Record set: Begin

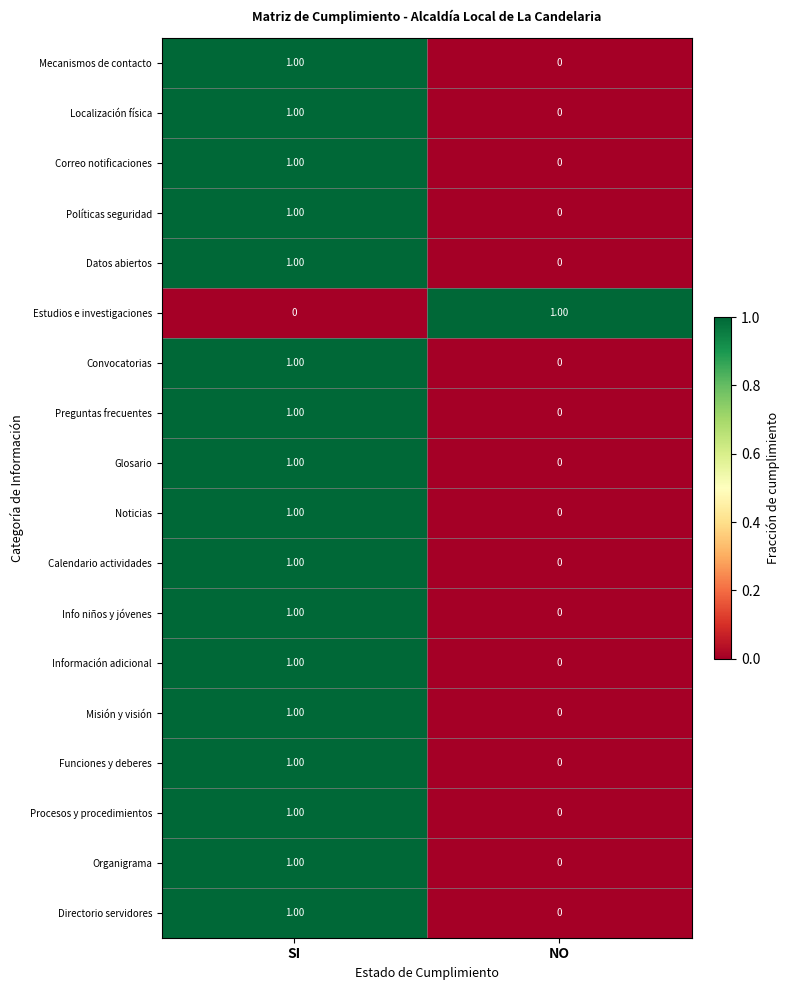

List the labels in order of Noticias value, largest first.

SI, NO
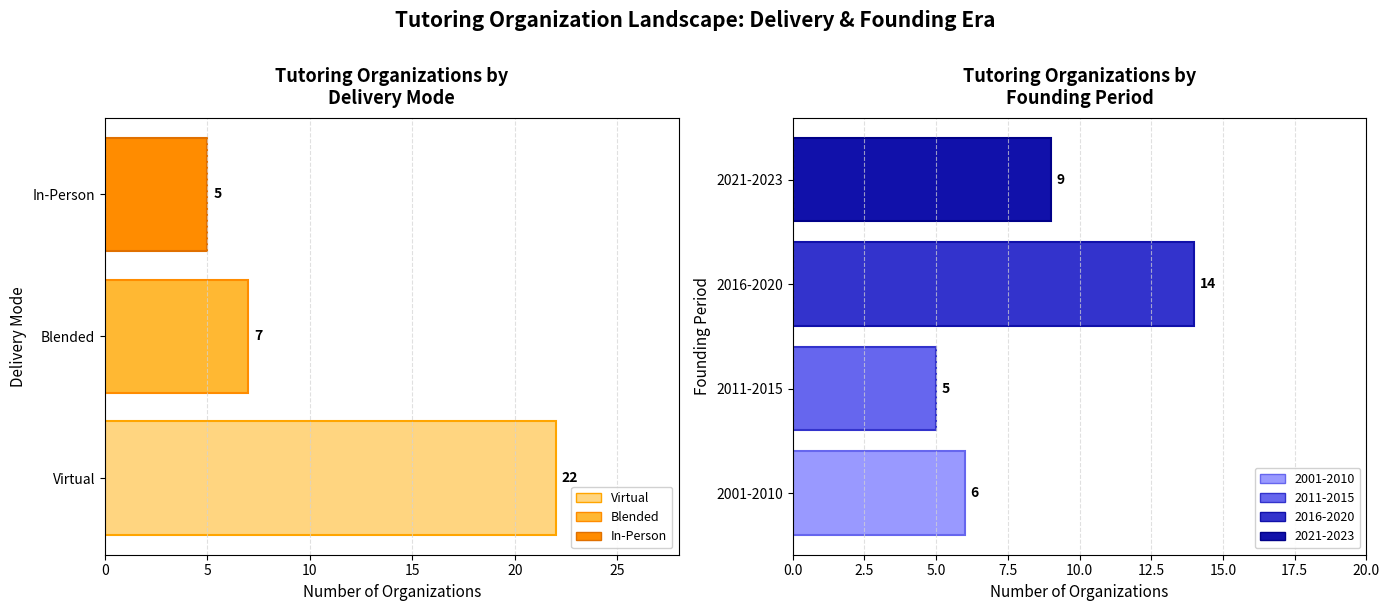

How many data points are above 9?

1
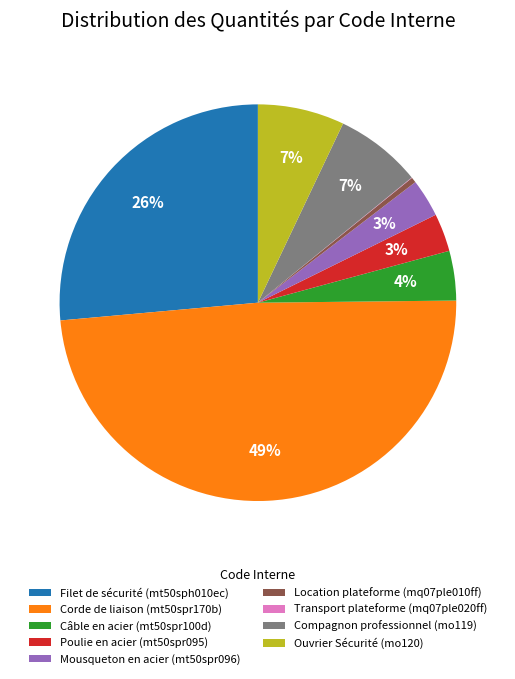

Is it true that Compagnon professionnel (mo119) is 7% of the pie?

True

Record set: End

● **About this task**
Rewrite the rows above with "labels" changed to "categories" and everything else unchanged. Leave out the pictures.

● **Expected output**
List the categories in order of Noticias value, largest first.

SI, NO

How many data points are above 9?

1

Is it true that Compagnon professionnel (mo119) is 7% of the pie?

True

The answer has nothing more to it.